Bats have adapted to life without light by using echolocation to determine obstacles in their path. New research suggests a spatial map in the bat's brain representing different echo delays dynamically adapts to external factors.
When a bat flies to close to an obstacle the numbers of activated neurons in its brain increases, making the object appear larger on the bat's brain map than it actually is, Technische Universität München (TUM) reported.
"The map is similar to the navigation systems used in cars in that it shows bats the terrain in which they are moving," said study director Uwe Firzlaff at the TUM Chair of Zoology. "The major difference, however, is that the bat's in-built system warns them of an impending collision by enhancing neuronal signals for objects that are in close proximity."
Bats are constantly adapting their flight maneuvers to their surroundings in order to avoid colliding with obstacles such as trees and other animals. The ability to determine lateral distance to other objects is extremely important. In order to achieve this bats process more spatial information than echo delays.

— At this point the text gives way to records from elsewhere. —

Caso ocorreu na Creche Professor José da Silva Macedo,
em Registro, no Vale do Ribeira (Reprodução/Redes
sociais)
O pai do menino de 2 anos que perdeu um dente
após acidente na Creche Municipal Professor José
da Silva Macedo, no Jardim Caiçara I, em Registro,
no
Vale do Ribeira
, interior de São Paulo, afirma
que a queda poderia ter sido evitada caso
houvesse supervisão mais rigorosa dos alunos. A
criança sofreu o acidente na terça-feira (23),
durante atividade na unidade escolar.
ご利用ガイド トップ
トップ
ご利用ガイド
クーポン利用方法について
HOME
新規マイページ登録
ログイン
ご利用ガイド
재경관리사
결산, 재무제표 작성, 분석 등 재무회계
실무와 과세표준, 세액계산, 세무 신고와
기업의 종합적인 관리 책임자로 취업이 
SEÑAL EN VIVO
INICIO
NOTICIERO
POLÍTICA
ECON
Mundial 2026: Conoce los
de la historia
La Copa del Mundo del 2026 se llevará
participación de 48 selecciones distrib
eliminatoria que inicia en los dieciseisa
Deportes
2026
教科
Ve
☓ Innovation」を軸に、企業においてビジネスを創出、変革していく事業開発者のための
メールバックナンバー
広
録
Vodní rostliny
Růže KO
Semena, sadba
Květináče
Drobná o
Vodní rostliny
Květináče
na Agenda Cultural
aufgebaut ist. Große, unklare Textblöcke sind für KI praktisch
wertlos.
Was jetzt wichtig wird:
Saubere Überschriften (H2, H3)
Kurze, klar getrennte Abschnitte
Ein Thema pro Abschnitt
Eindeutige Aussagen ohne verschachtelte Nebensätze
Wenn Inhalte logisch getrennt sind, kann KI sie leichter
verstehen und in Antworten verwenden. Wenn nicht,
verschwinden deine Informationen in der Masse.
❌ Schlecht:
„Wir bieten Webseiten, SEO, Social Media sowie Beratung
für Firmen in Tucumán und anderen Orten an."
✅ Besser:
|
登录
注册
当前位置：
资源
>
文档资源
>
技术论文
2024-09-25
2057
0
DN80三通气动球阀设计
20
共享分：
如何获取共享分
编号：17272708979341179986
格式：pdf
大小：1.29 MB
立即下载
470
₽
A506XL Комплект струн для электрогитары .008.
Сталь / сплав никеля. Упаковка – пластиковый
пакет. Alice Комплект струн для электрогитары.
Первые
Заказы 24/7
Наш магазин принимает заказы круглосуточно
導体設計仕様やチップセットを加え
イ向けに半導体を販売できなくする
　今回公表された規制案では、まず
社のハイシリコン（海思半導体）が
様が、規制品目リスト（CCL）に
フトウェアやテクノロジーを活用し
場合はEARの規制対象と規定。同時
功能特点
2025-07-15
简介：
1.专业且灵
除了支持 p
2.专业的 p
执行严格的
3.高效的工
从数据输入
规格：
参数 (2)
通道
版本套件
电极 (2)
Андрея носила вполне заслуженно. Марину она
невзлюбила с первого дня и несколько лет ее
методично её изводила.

"Bats evaluate their own motion and map it against the lateral distance to objects," Firzlaff said.
Bats also process the reflection angle of echoes as well as compare the sound volume of their calls with the reflected sound waves; they measure the spectrum of echo.
"Our research has led us to conclude that bats display much more spatial information on their acoustic maps than just echo reflection," Firzlaff said.

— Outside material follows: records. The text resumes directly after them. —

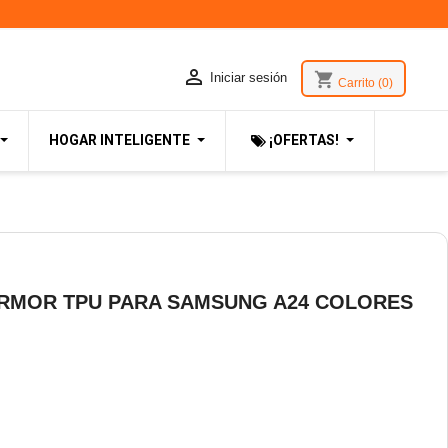

shopping_cart
Iniciar sesión
Carrito
(0)
HOGAR INTELIGENTE
¡OFERTAS!
RMOR TPU PARA SAMSUNG A24 COLORES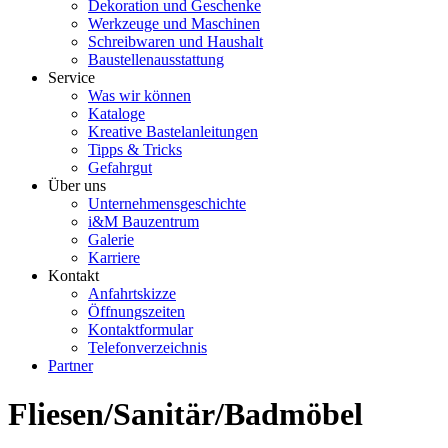
Dekoration und Geschenke
Werkzeuge und Maschinen
Schreibwaren und Haushalt
Baustellenausstattung
Service
Was wir können
Kataloge
Kreative Bastelanleitungen
Tipps & Tricks
Gefahrgut
Über uns
Unternehmensgeschichte
i&M Bauzentrum
Galerie
Karriere
Kontakt
Anfahrtskizze
Öffnungszeiten
Kontaktformular
Telefonverzeichnis
Partner
Fliesen/Sanitär/Badmöbel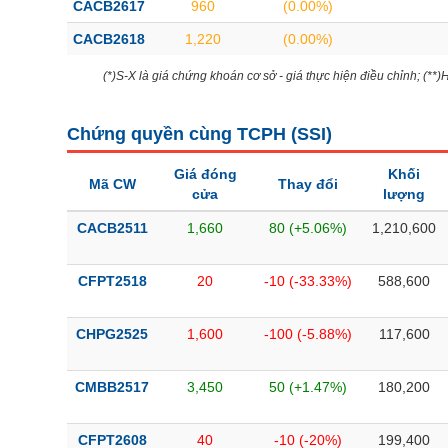
CACB2617
960
(0.00%)
CACB2618
1,220
(0.00%)
(*)S-X là giá chứng khoán cơ sở - giá thực hiện điều chỉnh; (**
Chứng quyền cùng TCPH (
SSI
)
Giá đóng
Khối
Mã CW
Thay đổi
cửa
lượng
CACB2511
1,660
80 (+5.06%)
1,210,600
CFPT2518
20
-10 (-33.33%)
588,600
CHPG2525
1,600
-100 (-5.88%)
117,600
CMBB2517
3,450
50 (+1.47%)
180,200
CFPT2608
40
-10 (-20%)
199,400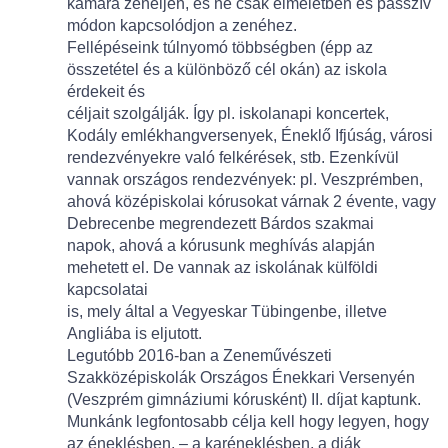
kamara zenéljen, és ne csak elméletben és passzív
módon kapcsolódjon a zenéhez.
Fellépéseink túlnyomó többségben (épp az
összetétel és a különböző cél okán) az iskola
érdekeit és
céljait szolgálják. Így pl. iskolanapi koncertek,
Kodály emlékhangversenyek, Éneklő Ifjúság, városi
rendezvényekre való felkérések, stb. Ezenkívül
vannak országos rendezvények: pl. Veszprémben,
ahová középiskolai kórusokat várnak 2 évente, vagy
Debrecenbe megrendezett Bárdos szakmai
napok, ahová a kórusunk meghívás alapján
mehetett el. De vannak az iskolának külföldi
kapcsolatai
is, mely által a Vegyeskar Tübingenbe, illetve
Angliába is eljutott.
Legutóbb 2016-ban a Zeneművészeti
Szakközépiskolák Országos Énekkari Versenyén
(Veszprém gimnáziumi kórusként) II. díjat kaptunk.
Munkánk legfontosabb célja kell hogy legyen, hogy
az éneklésben, – a karéneklésben, a diák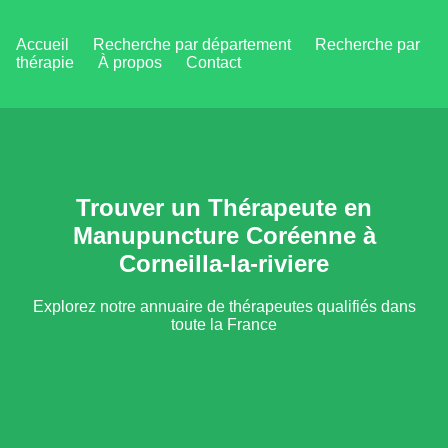
Accueil
Recherche par département
Recherche par
thérapie
À propos
Contact
Trouver un Thérapeute en
Manupuncture Coréenne à
Corneilla-la-riviere
Explorez notre annuaire de thérapeutes qualifiés dans
toute la France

The researchers found nerve cells "interpret the bats' rapid responses to external stimuli by enlarging the active area in the brain to display important information," Technische Universität München reported.
"We may have just uncovered one of the fundamental mechanisms that enables vertebrates to adapt flexibly to continuously changing environments," Firzlaff concluded.
The findings were published in a recent edition of Nature Communications.